Van't Hoff factor is 1.92 for `MgI_(2)` solution with concentraition 0.2M then the degree of dissociation of salt at this concentration is :-

To solve the problem, we need to find the degree of dissociation (α) of magnesium iodide (MgI₂) in a solution where the Van't Hoff factor (i) is given as 1.92 and the concentration is 0.2 M. ### Step-by-Step Solution: 1. **Understanding the Dissociation of MgI₂:** Magnesium iodide dissociates in solution as follows: \[ \text{MgI}_2 \rightarrow \text{Mg}^{2+} + 2 \text{I}^- \] From this dissociation, we can see that one formula unit of MgI₂ produces one magnesium ion (Mg²⁺) and two iodide ions (I⁻), resulting in a total of three particles. 2. **Identifying the Van't Hoff Factor (i):** The Van't Hoff factor (i) is defined as the ratio of the actual number of particles in solution after dissociation to the number of formula units initially dissolved.
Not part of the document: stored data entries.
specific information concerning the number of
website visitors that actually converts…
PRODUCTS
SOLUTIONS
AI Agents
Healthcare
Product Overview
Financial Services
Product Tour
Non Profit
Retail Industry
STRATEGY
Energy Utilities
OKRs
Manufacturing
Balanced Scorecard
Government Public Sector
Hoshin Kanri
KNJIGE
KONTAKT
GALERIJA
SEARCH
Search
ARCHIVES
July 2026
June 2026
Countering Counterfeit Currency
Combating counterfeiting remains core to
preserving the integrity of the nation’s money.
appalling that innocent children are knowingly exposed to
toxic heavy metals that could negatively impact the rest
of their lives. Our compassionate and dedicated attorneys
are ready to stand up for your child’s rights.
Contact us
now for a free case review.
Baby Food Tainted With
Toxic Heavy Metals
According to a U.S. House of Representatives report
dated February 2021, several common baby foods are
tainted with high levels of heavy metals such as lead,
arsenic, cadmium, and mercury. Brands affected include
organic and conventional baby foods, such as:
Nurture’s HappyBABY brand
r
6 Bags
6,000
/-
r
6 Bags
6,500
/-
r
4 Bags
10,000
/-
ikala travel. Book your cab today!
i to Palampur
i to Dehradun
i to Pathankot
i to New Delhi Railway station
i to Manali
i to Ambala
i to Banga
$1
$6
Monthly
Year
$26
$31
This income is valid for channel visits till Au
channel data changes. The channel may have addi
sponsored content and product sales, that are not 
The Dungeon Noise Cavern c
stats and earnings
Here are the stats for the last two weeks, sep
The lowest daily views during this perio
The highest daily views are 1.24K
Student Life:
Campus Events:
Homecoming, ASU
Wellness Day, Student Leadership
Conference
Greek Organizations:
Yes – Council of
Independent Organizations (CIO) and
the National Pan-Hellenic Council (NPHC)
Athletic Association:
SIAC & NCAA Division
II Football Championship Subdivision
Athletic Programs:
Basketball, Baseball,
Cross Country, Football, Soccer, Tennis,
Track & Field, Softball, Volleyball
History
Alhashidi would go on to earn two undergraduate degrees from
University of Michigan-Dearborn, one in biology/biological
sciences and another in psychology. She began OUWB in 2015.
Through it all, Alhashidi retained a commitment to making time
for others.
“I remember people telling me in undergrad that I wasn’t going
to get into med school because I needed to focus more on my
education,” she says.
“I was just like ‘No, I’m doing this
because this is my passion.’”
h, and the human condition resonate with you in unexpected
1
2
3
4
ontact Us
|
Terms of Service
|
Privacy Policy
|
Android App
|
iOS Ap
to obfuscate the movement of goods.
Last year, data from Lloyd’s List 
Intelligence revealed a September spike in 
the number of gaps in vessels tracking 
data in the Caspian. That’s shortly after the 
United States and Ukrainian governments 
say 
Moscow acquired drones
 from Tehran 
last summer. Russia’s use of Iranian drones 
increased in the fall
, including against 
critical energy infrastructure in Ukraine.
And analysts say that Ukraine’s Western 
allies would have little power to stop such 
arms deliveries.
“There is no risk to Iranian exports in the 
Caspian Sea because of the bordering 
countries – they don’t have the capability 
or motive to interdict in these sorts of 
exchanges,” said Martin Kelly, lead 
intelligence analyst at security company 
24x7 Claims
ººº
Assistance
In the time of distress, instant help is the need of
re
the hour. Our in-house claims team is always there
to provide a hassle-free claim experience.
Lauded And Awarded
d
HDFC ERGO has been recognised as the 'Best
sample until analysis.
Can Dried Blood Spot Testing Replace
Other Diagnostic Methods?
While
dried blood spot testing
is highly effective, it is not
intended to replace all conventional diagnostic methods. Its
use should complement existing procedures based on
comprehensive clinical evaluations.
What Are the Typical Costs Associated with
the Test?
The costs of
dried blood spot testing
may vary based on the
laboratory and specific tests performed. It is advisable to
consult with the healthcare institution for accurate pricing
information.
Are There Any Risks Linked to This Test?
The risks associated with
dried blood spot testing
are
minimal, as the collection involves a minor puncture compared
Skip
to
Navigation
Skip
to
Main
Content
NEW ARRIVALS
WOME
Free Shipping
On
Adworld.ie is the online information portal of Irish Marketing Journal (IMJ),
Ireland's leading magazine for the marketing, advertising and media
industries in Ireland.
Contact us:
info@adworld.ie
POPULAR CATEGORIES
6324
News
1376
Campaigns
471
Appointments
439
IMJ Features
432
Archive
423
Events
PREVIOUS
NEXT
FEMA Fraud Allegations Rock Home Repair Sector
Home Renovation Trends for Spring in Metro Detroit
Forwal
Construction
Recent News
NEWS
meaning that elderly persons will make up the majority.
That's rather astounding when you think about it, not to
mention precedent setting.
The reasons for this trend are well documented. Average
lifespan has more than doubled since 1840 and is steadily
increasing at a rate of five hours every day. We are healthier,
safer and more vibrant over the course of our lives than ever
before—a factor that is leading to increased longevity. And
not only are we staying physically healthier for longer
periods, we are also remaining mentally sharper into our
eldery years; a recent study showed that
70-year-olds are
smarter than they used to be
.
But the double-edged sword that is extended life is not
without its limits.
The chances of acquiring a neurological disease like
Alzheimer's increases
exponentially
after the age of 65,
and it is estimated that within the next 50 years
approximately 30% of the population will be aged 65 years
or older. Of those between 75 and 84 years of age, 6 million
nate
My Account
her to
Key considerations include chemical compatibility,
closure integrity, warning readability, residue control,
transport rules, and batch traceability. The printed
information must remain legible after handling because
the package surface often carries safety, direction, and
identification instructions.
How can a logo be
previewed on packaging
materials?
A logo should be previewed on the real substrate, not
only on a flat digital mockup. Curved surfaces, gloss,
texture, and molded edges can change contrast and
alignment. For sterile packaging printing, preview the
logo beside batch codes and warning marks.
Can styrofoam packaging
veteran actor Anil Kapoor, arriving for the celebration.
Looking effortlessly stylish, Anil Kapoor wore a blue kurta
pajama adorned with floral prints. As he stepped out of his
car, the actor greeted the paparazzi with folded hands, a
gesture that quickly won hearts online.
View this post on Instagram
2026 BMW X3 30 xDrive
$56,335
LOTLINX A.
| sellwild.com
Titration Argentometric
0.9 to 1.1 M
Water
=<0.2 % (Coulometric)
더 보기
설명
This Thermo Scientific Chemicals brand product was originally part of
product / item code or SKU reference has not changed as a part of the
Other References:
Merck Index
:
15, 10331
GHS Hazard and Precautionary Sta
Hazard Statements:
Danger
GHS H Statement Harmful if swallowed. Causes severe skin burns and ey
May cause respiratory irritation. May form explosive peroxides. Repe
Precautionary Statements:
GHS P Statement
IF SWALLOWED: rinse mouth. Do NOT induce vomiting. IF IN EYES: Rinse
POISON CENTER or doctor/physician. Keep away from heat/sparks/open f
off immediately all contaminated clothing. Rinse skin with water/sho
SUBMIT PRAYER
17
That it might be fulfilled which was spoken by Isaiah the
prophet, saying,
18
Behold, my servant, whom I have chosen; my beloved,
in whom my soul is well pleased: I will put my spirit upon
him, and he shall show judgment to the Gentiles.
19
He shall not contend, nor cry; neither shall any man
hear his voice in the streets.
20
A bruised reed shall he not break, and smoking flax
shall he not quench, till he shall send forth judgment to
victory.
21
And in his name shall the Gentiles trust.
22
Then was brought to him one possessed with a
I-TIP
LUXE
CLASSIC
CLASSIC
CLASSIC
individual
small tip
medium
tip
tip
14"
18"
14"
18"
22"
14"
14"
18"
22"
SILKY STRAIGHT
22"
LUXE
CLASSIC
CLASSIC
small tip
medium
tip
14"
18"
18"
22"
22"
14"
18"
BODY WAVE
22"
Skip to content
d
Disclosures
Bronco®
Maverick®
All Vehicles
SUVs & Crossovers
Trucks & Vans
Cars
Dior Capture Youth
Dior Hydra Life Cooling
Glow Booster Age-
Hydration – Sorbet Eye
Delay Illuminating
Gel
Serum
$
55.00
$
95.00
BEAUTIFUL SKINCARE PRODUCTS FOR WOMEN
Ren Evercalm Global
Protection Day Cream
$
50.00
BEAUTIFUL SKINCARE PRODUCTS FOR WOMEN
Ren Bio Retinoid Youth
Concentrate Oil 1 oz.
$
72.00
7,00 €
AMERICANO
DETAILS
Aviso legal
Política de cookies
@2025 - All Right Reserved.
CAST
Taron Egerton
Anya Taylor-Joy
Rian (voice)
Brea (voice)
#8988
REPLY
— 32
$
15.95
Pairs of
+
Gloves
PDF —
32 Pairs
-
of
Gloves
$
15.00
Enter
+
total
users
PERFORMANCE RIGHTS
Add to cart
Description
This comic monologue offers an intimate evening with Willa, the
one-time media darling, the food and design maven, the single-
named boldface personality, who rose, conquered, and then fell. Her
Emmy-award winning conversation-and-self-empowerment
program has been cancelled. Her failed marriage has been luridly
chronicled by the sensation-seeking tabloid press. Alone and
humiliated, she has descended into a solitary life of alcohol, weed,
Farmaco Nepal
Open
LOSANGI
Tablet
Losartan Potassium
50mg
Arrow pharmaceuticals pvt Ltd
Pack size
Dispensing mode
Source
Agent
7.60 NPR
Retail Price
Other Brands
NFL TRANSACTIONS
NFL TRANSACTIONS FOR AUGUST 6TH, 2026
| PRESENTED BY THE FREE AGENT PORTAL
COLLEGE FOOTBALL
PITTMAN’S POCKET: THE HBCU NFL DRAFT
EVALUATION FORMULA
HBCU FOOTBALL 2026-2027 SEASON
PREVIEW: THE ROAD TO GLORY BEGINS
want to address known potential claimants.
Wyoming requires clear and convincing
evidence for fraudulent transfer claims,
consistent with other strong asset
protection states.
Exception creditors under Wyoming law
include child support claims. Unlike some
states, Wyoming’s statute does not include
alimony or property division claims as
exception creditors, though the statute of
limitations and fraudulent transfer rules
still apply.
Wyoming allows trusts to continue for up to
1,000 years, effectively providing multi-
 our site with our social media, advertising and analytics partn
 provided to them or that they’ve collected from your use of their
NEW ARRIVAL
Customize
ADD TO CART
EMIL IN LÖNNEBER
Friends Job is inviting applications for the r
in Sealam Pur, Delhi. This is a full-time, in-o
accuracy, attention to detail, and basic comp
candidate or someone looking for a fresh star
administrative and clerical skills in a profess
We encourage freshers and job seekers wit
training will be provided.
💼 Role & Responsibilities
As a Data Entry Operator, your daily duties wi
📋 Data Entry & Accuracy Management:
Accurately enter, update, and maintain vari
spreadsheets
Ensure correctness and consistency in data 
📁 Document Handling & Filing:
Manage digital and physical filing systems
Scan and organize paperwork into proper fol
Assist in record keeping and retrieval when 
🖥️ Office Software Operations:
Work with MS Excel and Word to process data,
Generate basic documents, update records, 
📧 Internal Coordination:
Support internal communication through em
For MgI₂, the expected value of i (if fully dissociated) would be 3 (1 Mg²⁺ + 2 I⁻). 3. **Calculating the Degree of Dissociation (α):** The degree of dissociation (α) can be calculated using the formula: \[ i = 1 + \frac{n - 1}{n} \cdot \alpha \] Where: - \(i\) = Van't Hoff factor (1.92) - \(n\) = number of particles expected from one formula unit of MgI₂ (which is 3) Rearranging the formula gives us: \[ \alpha = \frac{i - 1}{n - 1} \] 4. **Substituting the Values:** Now substituting the known values into the equation: \[ \alpha = \frac{1.92 - 1}{3 - 1} = \frac{0.92}{2} = 0.46 \] 5. **Converting to Percentage:** To express the degree of dissociation as a percentage, we multiply by 100: \[ \text{Degree of dissociation} = 0.46 \times 100 = 46\% \] ### Final Answer: The degree of dissociation of MgI₂ at a concentration of 0.2 M is **46%**.